To do -> If a line of the listing below contains the string "depth", count it, then give the total by itself.

──────── Data provided

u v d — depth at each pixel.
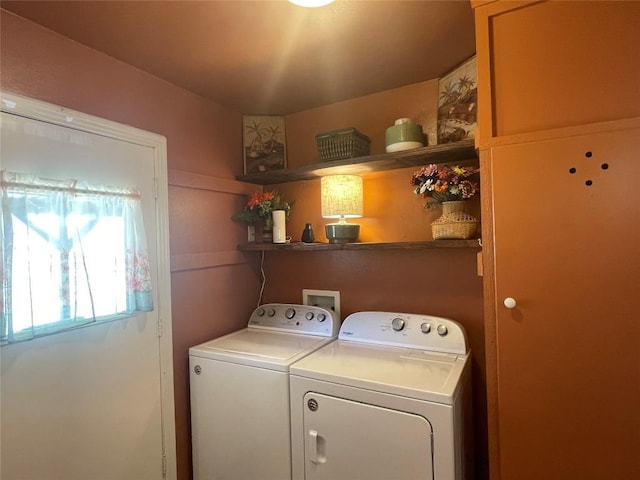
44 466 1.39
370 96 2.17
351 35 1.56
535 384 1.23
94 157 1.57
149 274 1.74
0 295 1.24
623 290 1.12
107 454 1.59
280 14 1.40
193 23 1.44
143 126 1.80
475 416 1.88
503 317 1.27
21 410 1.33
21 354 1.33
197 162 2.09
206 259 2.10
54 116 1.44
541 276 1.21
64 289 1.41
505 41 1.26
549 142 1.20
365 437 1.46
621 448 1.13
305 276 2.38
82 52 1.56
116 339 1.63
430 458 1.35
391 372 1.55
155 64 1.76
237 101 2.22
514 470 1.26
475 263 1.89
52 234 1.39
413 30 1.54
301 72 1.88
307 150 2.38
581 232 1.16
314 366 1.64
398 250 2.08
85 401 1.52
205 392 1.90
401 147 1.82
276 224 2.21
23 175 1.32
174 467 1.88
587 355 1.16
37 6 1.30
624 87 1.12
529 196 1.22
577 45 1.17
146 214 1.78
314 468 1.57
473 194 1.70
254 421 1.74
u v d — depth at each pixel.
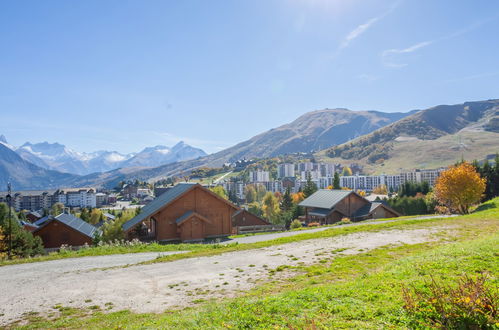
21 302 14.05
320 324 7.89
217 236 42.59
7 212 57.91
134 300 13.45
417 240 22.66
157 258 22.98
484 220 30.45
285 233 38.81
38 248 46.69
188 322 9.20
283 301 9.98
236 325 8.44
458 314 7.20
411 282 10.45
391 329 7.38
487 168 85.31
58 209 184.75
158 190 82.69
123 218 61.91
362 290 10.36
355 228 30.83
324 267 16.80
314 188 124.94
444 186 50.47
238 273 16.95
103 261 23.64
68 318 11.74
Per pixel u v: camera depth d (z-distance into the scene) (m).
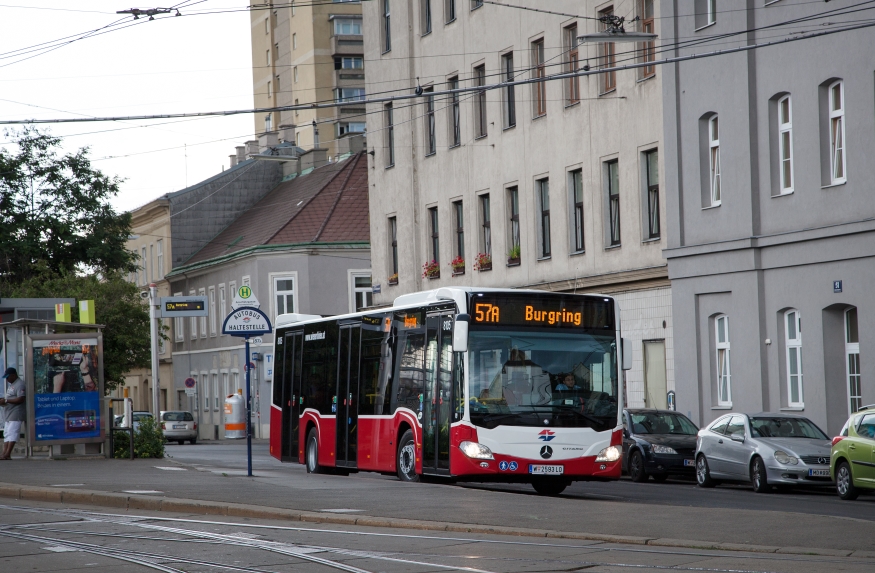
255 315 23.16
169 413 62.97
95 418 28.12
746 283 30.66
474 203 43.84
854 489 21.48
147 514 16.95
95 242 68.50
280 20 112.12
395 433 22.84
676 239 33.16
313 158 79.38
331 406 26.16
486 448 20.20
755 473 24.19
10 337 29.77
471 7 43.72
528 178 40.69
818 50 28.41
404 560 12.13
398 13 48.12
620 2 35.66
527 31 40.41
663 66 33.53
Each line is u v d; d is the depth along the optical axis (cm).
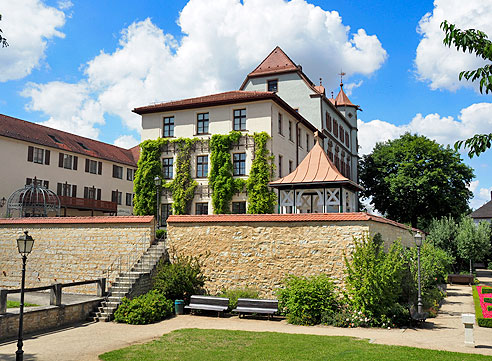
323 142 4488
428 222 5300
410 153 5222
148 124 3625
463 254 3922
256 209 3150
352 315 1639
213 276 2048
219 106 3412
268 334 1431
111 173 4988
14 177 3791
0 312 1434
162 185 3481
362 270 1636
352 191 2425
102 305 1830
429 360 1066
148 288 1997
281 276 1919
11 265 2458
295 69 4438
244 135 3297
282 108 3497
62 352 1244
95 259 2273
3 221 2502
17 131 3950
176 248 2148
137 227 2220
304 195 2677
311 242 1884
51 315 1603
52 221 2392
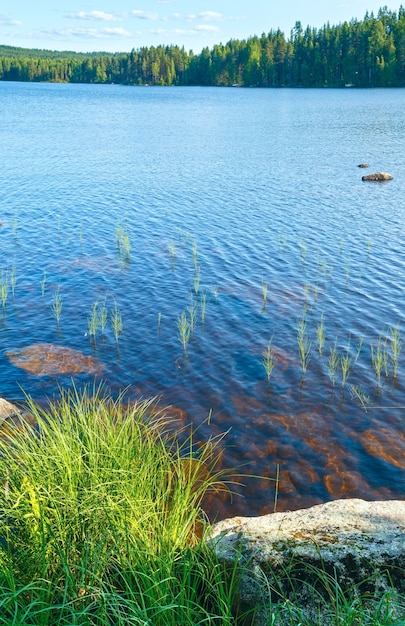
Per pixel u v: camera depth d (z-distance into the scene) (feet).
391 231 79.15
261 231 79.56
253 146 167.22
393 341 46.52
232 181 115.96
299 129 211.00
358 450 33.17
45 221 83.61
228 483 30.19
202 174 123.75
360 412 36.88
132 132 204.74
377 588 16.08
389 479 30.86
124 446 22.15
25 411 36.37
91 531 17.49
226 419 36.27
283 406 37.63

────────────────
──────── Data provided

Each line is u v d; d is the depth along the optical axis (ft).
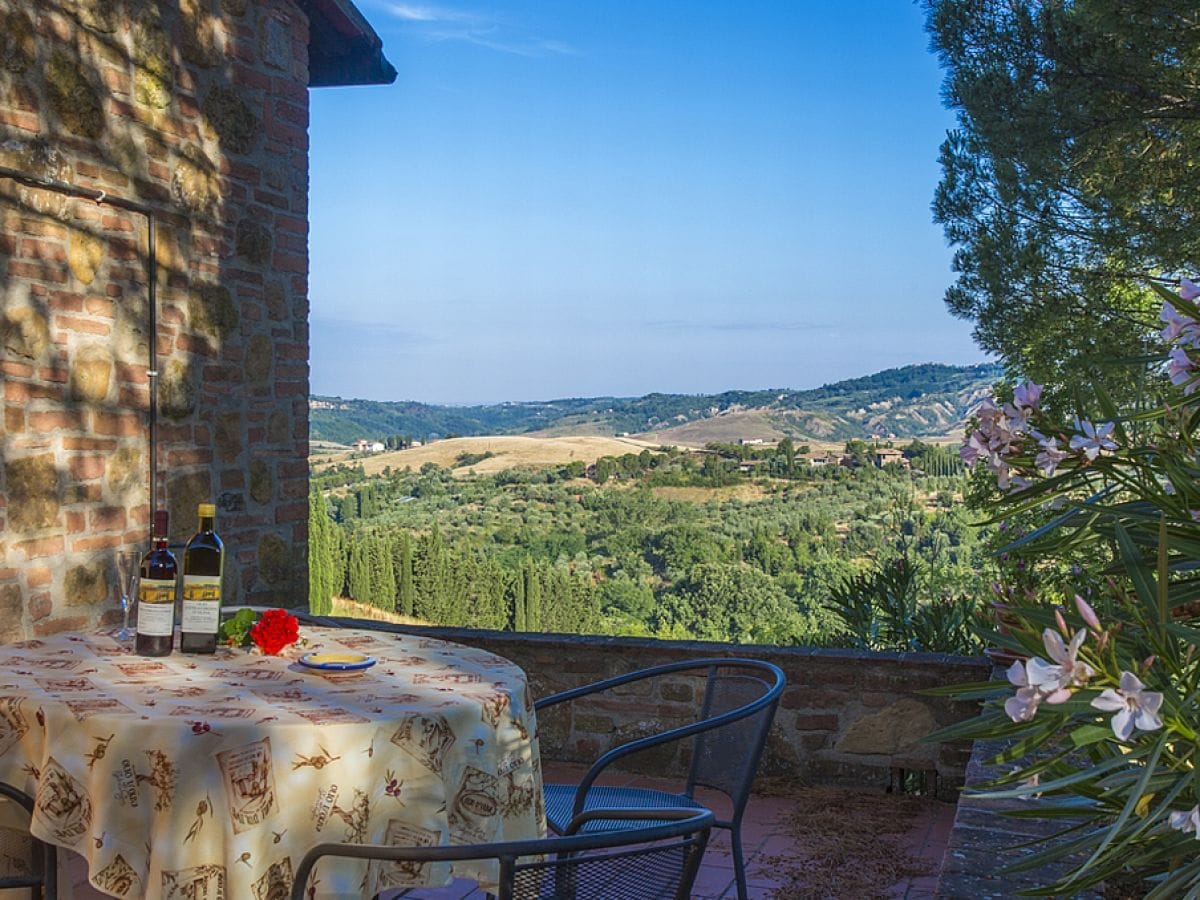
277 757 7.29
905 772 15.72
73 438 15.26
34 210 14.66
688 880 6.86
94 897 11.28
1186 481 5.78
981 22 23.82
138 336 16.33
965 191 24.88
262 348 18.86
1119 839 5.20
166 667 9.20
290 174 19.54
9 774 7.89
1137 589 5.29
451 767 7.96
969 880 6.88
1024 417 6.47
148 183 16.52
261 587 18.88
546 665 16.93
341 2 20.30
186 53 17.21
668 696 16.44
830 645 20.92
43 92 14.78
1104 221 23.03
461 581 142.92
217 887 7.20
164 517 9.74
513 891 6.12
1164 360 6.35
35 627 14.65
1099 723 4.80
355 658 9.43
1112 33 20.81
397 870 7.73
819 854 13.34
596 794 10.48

────────────────
──────── Data provided

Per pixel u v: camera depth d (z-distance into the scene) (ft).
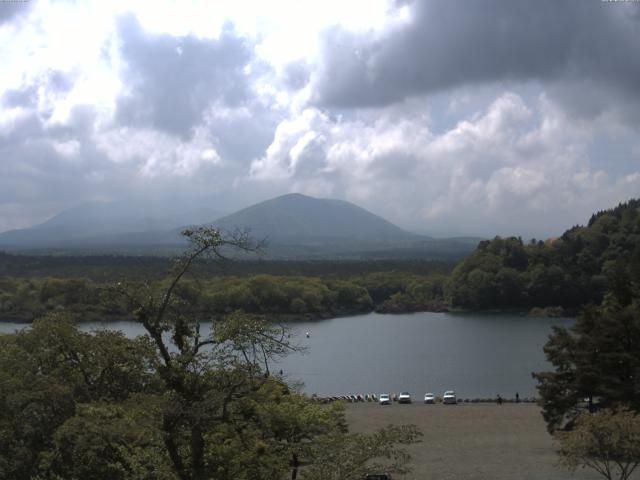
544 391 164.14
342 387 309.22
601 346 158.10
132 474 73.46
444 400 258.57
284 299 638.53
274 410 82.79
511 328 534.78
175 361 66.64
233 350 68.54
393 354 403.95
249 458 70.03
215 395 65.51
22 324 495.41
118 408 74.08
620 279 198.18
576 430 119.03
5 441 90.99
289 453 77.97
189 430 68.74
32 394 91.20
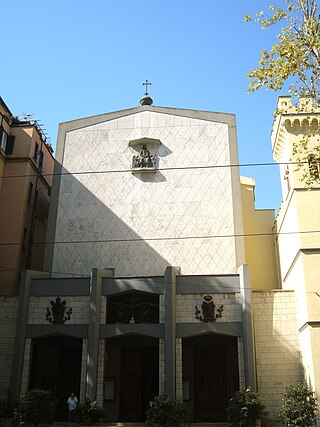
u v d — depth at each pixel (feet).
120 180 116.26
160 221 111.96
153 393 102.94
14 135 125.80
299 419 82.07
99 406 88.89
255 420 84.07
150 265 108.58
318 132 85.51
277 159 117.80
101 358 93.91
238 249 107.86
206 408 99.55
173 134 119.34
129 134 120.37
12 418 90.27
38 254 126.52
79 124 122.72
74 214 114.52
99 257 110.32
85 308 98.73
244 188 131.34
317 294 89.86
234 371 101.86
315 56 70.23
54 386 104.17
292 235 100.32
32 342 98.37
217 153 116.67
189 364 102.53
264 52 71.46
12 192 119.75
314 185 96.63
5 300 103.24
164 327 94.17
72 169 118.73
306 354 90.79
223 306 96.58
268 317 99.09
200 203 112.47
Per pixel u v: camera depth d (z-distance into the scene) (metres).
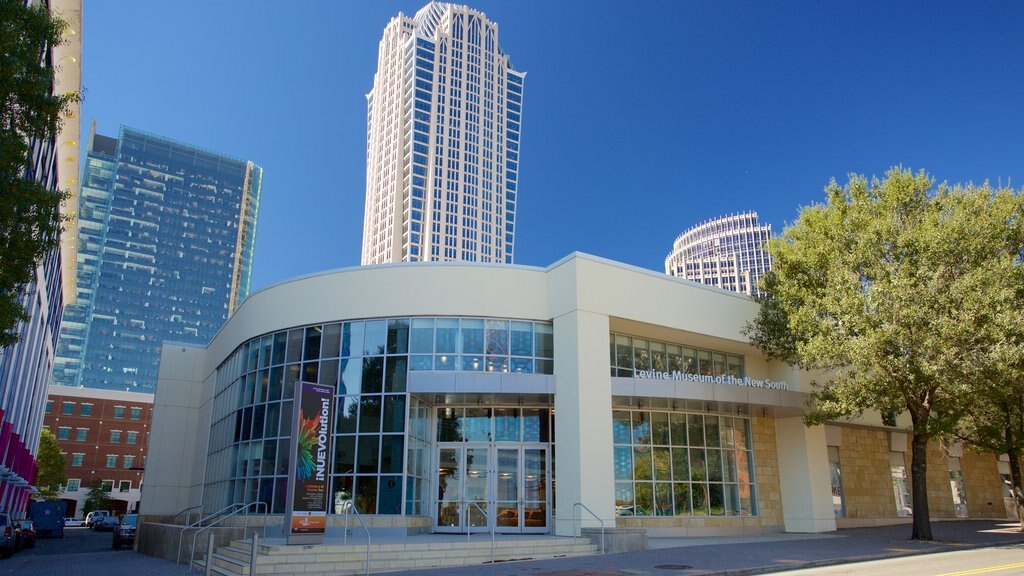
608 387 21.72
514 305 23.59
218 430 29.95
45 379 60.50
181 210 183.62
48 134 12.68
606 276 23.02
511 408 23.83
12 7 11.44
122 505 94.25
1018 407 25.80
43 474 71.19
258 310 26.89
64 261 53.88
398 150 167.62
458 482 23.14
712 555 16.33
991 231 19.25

────────────────

Output of the exercise -> 9